◆ DATA RECORDS:
● ● ●

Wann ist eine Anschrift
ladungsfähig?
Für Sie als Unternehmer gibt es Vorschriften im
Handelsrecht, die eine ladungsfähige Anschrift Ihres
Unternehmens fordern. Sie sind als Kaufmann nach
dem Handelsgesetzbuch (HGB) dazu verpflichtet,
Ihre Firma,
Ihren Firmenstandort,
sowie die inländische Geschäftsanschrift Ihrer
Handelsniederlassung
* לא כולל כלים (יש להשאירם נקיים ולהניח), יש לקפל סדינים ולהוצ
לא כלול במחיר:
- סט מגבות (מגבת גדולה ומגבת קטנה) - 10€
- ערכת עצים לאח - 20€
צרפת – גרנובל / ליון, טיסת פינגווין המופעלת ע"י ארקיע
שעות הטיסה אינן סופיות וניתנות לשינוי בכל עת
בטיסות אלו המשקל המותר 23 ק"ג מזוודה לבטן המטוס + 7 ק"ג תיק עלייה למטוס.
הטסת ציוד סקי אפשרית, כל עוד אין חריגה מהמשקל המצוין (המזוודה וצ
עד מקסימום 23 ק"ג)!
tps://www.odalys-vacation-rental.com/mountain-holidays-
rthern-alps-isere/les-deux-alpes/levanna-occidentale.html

● ● ●

Provide a verbatim copy of all the entries.

Wann ist eine Anschrift
ladungsfähig?
Für Sie als Unternehmer gibt es Vorschriften im
Handelsrecht, die eine ladungsfähige Anschrift Ihres
Unternehmens fordern. Sie sind als Kaufmann nach
dem Handelsgesetzbuch (HGB) dazu verpflichtet,
Ihre Firma,
Ihren Firmenstandort,
sowie die inländische Geschäftsanschrift Ihrer
Handelsniederlassung
* לא כולל כלים (יש להשאירם נקיים ולהניח), יש לקפל סדינים ולהוצ
לא כלול במחיר:
- סט מגבות (מגבת גדולה ומגבת קטנה) - 10€
- ערכת עצים לאח - 20€
צרפת – גרנובל / ליון, טיסת פינגווין המופעלת ע"י ארקיע
שעות הטיסה אינן סופיות וניתנות לשינוי בכל עת
בטיסות אלו המשקל המותר 23 ק"ג מזוודה לבטן המטוס + 7 ק"ג תיק עלייה למטוס.
הטסת ציוד סקי אפשרית, כל עוד אין חריגה מהמשקל המצוין (המזוודה וצ
עד מקסימום 23 ק"ג)!
tps://www.odalys-vacation-rental.com/mountain-holidays-
rthern-alps-isere/les-deux-alpes/levanna-occidentale.html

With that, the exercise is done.